2020-11-10 10:19:43 | 映画いろいろ

 今回は見ることができなかったが、東京国際映画祭で『無法松の一生』(43)の4Kデジタル修復版が上映され、NHKの「ニュース9」でも触れられていた。この映画を初めて見た時に書いたメモが残っていた。監督の稲垣浩が、検閲でカットされた無念を晴らした三船敏郎版も好きだ。

『無法松の一生』(43)(1980.5.24.日本映画名作劇場)

 めったに見ることができない、戦前の名作映画が、稲垣浩監督の死去に寄せて特別放映された。

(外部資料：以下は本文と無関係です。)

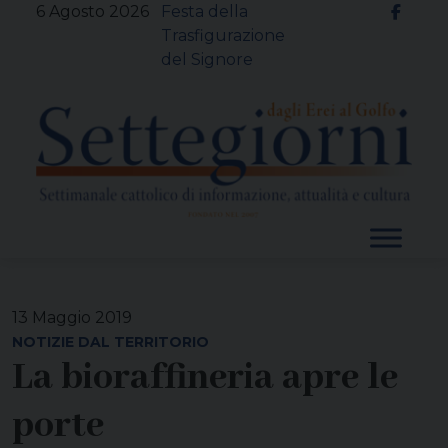
Skip
6 Agosto 2026
Festa della
to
Trasfigurazione
content
del Signore
13 Maggio 2019
NOTIZIE DAL TERRITORIO
La bioraffineria apre le
porte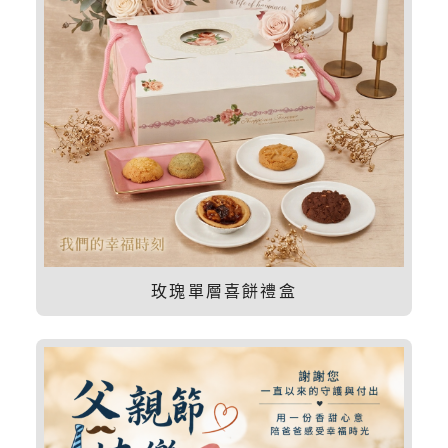
玫瑰單層喜餅禮盒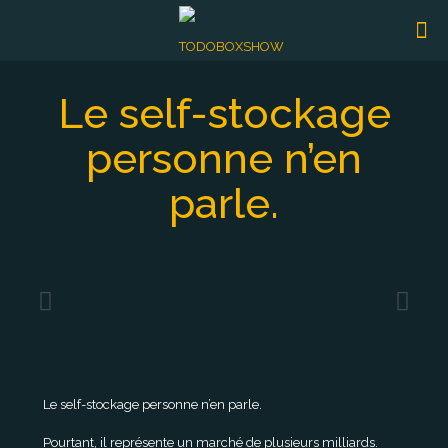
Le self-stockage
personne n’en
parle.
Le self-stockage personne n’en parle.
Pourtant, il représente un marché de plusieurs milliards.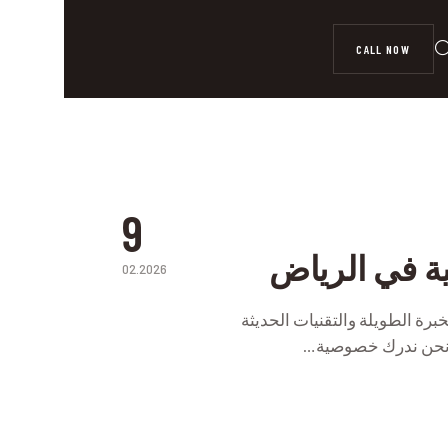
CALL NOW
9
ة في الرياض
02.2026
P
رة الطويلة والتقنيات الحديثة
، نحن ندرك خصوصية…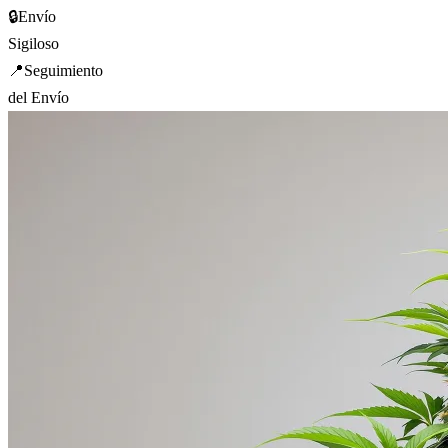
🔒
Envío
Sigiloso
📍
Seguimiento
del Envío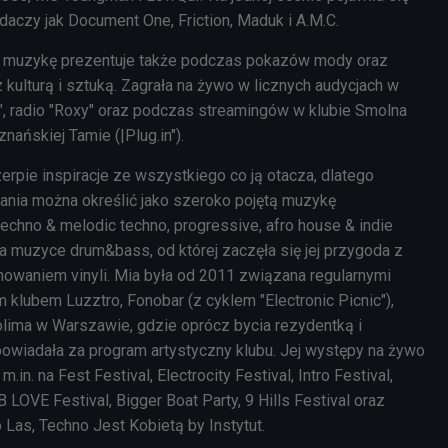
daczy jak Document One, Friction, Maduk i A.M.C.
na muzykę prezentuje także podczas pokazów mody oraz
kulturą i sztuką. Zagrała na żywo w licznych audycjach w
", radio "Roxy" oraz podczas streamingów w klubie Smolna
znańskiej Tamie (|Plug.in").
zerpie inspiracje ze wszystkiego co ją otacza, dlatego
wania można określić jako szeroko pojętą muzykę
techno & melodic techno, progressive, afro house & indie
a muzyce drum&bass, od której zaczęła się jej przygoda z
nowaniem vinyli. Mia była od 2011 związana regularnymi
klubem Luzztro, Fonobar (z cyklem "Electronic Picnic"),
lima w Warszawie, gdzie oprócz bycia rezydentką i
owiadała za program artystyczny klubu. Jej występy na żywo
.in. na Fest Festival, Electrocity Festival, Intro Festival,
 LOVE Festival, Bigger Boat Party, 9 Hills Festival oraz
 Las, Techno Jest Kobietą by Instytut.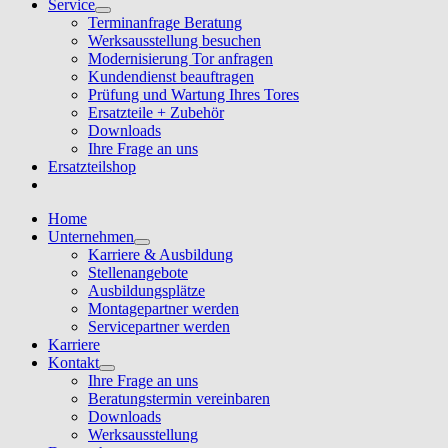
Service
Terminanfrage Beratung
Werksausstellung besuchen
Modernisierung Tor anfragen
Kundendienst beauftragen
Prüfung und Wartung Ihres Tores
Ersatzteile + Zubehör
Downloads
Ihre Frage an uns
Ersatzteilshop
Home
Unternehmen
Karriere & Ausbildung
Stellenangebote
Ausbildungsplätze
Montagepartner werden
Servicepartner werden
Karriere
Kontakt
Ihre Frage an uns
Beratungstermin vereinbaren
Downloads
Werksausstellung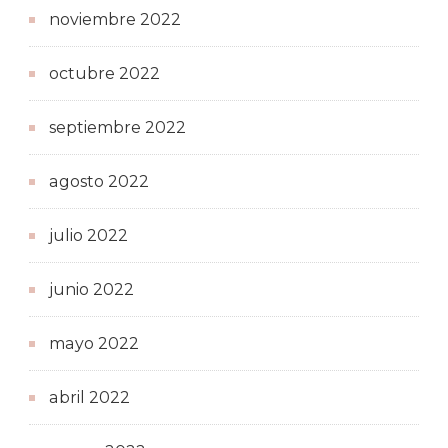
noviembre 2022
octubre 2022
septiembre 2022
agosto 2022
julio 2022
junio 2022
mayo 2022
abril 2022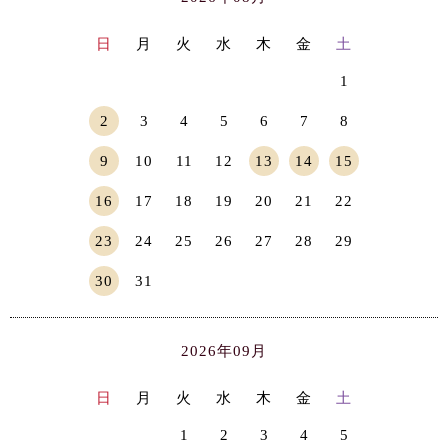
日
月
火
水
木
金
土
1
2
3
4
5
6
7
8
9
10
11
12
13
14
15
16
17
18
19
20
21
22
23
24
25
26
27
28
29
30
31
2026年09月
日
月
火
水
木
金
土
1
2
3
4
5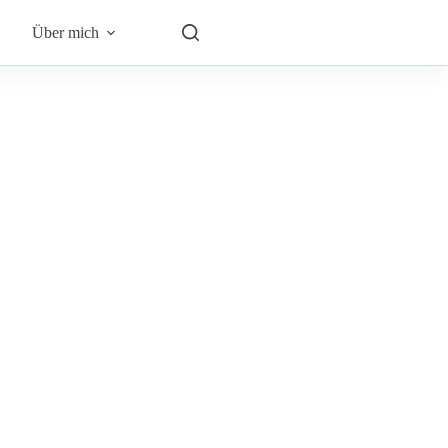
Über mich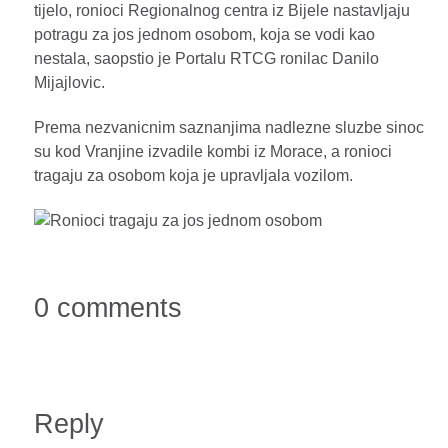
tijelo, ronioci Regionalnog centra iz Bijele nastavljaju
potragu za jos jednom osobom, koja se vodi kao
nestala, saopstio je Portalu RTCG ronilac Danilo
Mijajlovic.
Prema nezvanicnim saznanjima nadlezne sluzbe sinoc
su kod Vranjine izvadile kombi iz Morace, a ronioci
tragaju za osobom koja je upravljala vozilom.
0 comments
Reply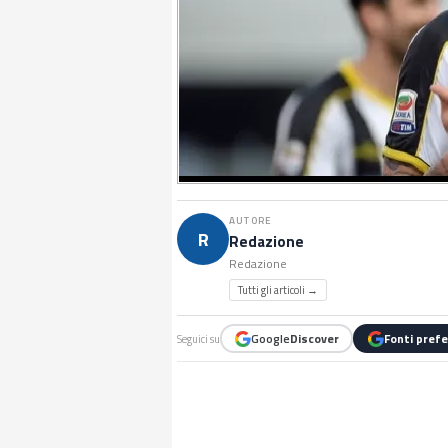
AUTORE
R
Redazione
Redazione
Tutti gli articoli →
Google
Discover
Fonti prefe
Seguici su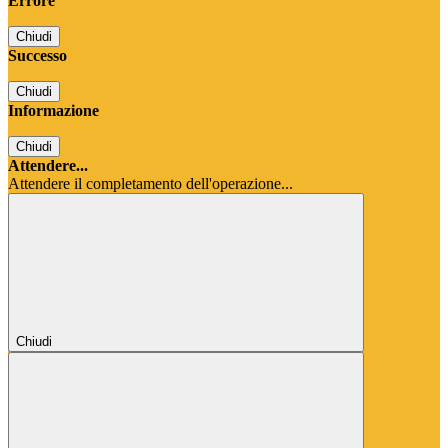
Errore
Chiudi
Successo
Chiudi
Informazione
Chiudi
Attendere...
Attendere il completamento dell'operazione...
Chiudi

阪東妻三郎の主演映画は、以前、サイレントの『雄呂血』(25)を見ただけなので、トーキー映画としては初の対面となった。

 阪妻が演じる富島松五郎=無法松は、そのセリフ回しも含めて、最初は何だか変な感じがして戸惑ったのだが、見ているうちに、これが彼の“味”なのだと気付いた。以前見た、三船敏郎版も好きだが、この阪妻の味や存在感の大きさにはかなわない。

 人力車と子役(後の長門裕之)を巧みに使い、松五郎との見事なコントラストを見せるところが素晴らしい。見ながら何度も涙を誘われるのは、松五郎という無学な男を、ただの乱暴者ではなく、手の届かない未亡人(園井恵子)を慕う、優しさと純情の持ち主として描いているからだろう。

『無法松の一生』(58)(1982.11.29.千代田劇場.併映は『怪談』)

 この映画は、前にテレビで見たことがあり、オリジナルの阪妻版も合わせれば3度目になるのだが、今回ほど、見ながら泣かされたことはなかった。三船敏郎演じる松五郎の態度が、あまりにも悲しい道化のように見えてしまったのだ。

 好きな人にいくら尽くしても、決して報われることはない。それなのに、そうと分かっていながらも、尽くさずにはいられない姿…。これは『男はつらいよ』シリーズの寅さん(渥美清)や、最近の『蒲田行進曲』(82)のヤス(平田満)にも通じるところがある。否、それらの根底には、この無法松の物語が流れていると言った方が正しいのかもしれない。

 ただ、寅さんはいくら傷ついても、寅屋という帰るべき家があり、さくら(倍賞千恵子)をはじめとする肉親もいる。ヤスも最後は小夏(松坂慶子)と結ばれる。それに比べてこの松五郎の何と悲しいことか。

 彼は最後まで慕い続けた未亡人(高峰秀子)に気持ちを理解されない。彼女の方は息子だけが生きがいで、松五郎の優しさの本当の意味が分からない。だから、彼の死後、初めてその本心を知り、涙する姿に、複雑な思いを抱かされるのだ。

 また、この映画は、松五郎を囲む人々を演じた、笠智衆、田中春男、多々良純、有島一郎、稲葉義男、大村千吉、谷晃らが、実にいい味を出していることも特筆に値する。